Daily bread is a big deal, and my love for bread and the good life has led to having to concern myself with diet and weight.  I have the health anxieties of the affluent, those who eat too much and own too much. But, there is another weight problem out there – it is the weight of poverty and malnutrition, the reality that close to 3 million children will die this year of diseases related to an inadequate diet and millions more will suffer from chronic illness of mind and body due to not having proper nutrition.  When an administration official boasted that many of the children separated from their parents on the borderlands had better living conditions than American children, he expressed a terrible truth, unwittingly, that should convict every American – kids in our neighborhoods don’t get the right nutrition, kids in rural and urban America go hungry – it is important to note that around 70% of the kids at Hyannis West, across the street from Star Market, receive lunch subsidies, and 30% in our own neighborhood’s Centerville School, for whom we will soon begin to collect back packs and supplies.

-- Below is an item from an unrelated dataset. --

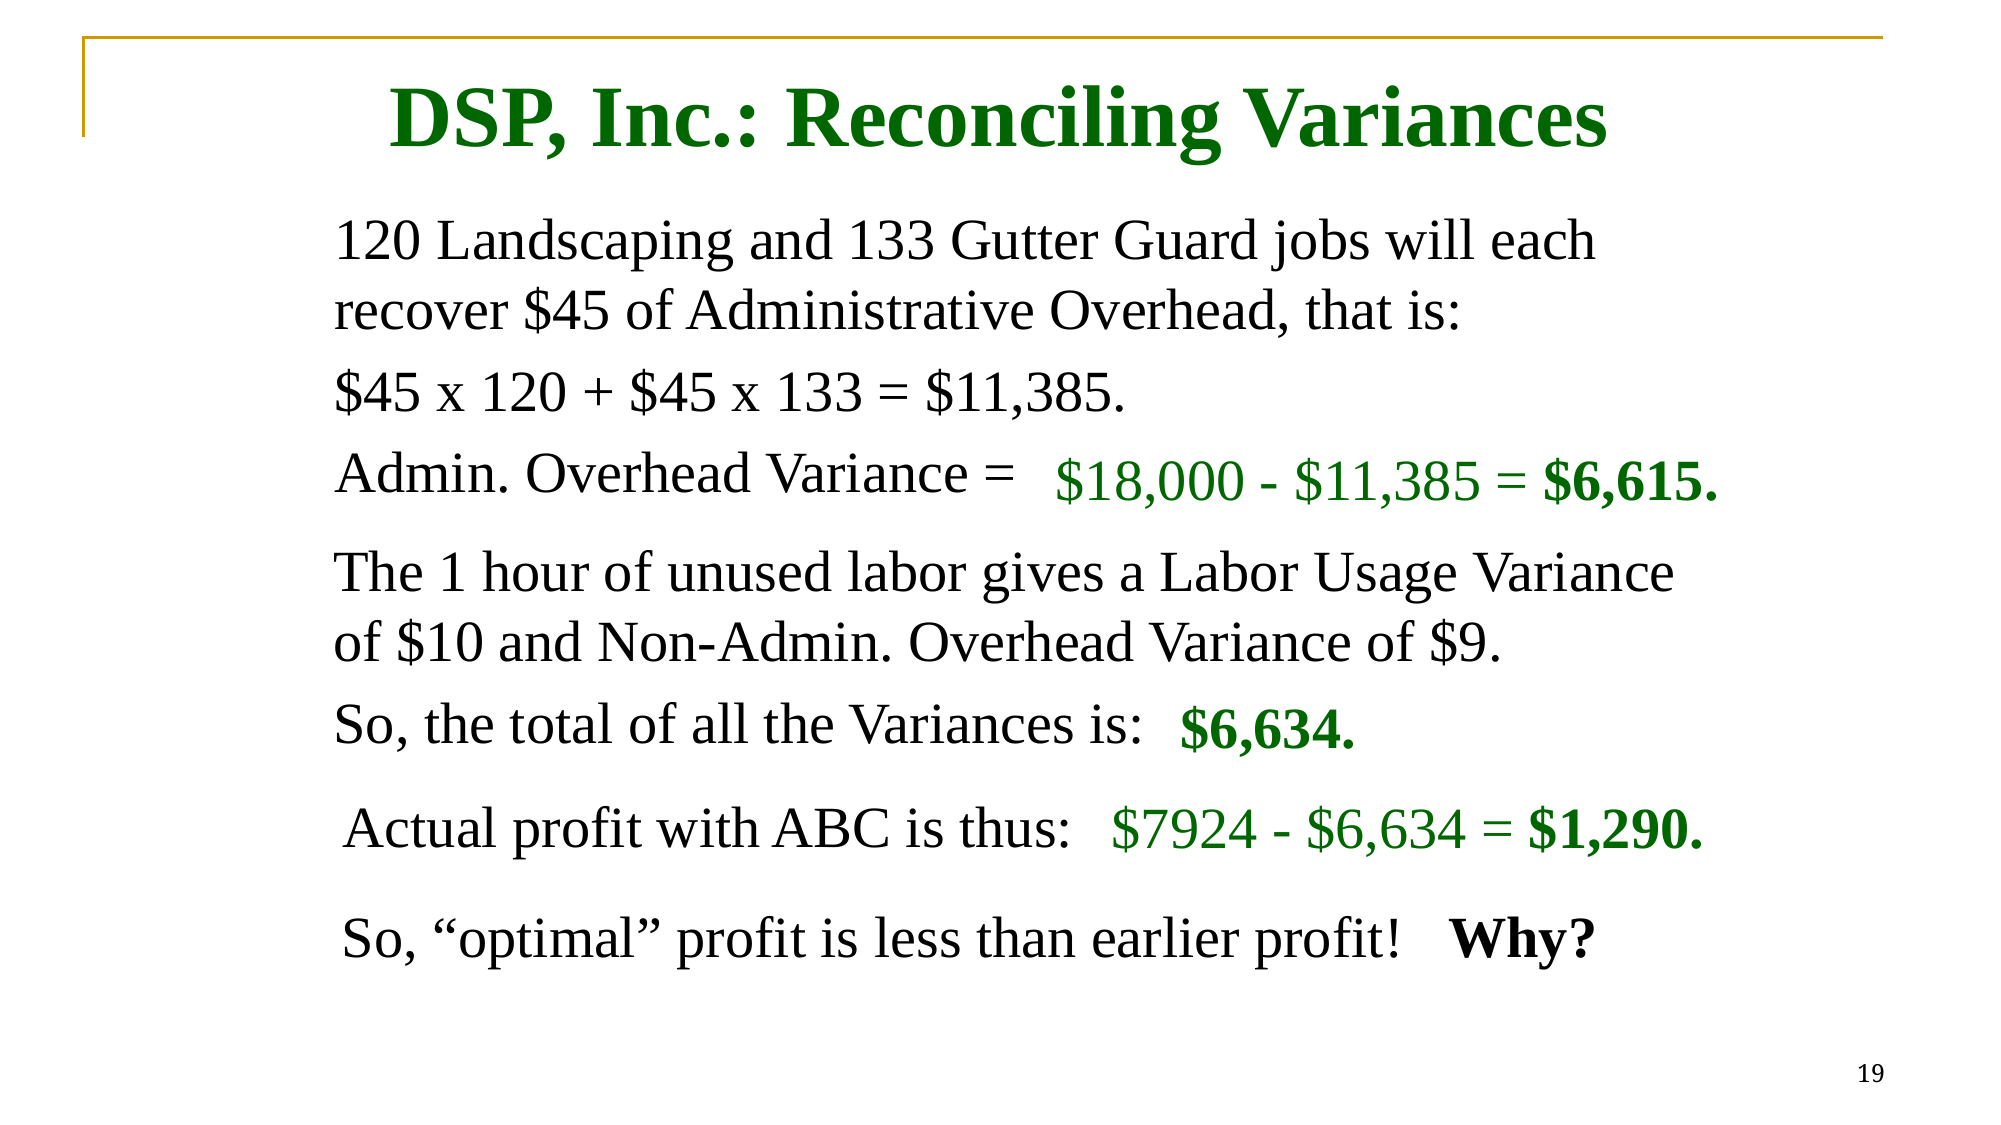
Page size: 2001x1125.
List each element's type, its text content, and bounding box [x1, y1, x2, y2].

When I was a boy, at vacation bible school, I played the role of the boy with five loaves and two fish, whose generosity enabled Jesus to feed 5000. Now, I am sure that Jesus can do great things – using the inherent energy of life, the power of the big bang, Jesus can find ways to multiply loaves – this is the divine imagination, embodied in the world.  But, another equally surprising miracle in this era of growing gaps between wealthy and poor, the vanishing middle class, and global poverty might have been the following:  when the folk in the crowd saw the boy come up with his loaves, they had an epiphany – “if we share – if we let go of our worries for security – everyone, including us, will have enough.”  And, so they shared.  The same is true for us: every hunger expert says there is enough food to go around. It’s a matter of our willingness to share and to create infrastructures for distribution.

Perhaps, you recall the contrasting images of heaven and hell.  A man had a dream: he went into two banquet halls both of which had tables heaped with nutritious and tasty food.  In both rooms, large and unwieldly spoons were attached to each arm, such that they could not bend their elbows to scoop up the food in front of them.  In the first, there were shouts and anger as each person tried unsuccessfully to scoop up the food from his or her own plate.  In the other, there was song and laughter, each one used his long spoon to feed his neighbor!

Give us this day our daily bread.  Give us enough to share with others, for in our generosity, we are fed, and in our sacrifices, we are welcomed to a banquet of divine delight, where our needs are met and everyone is fed.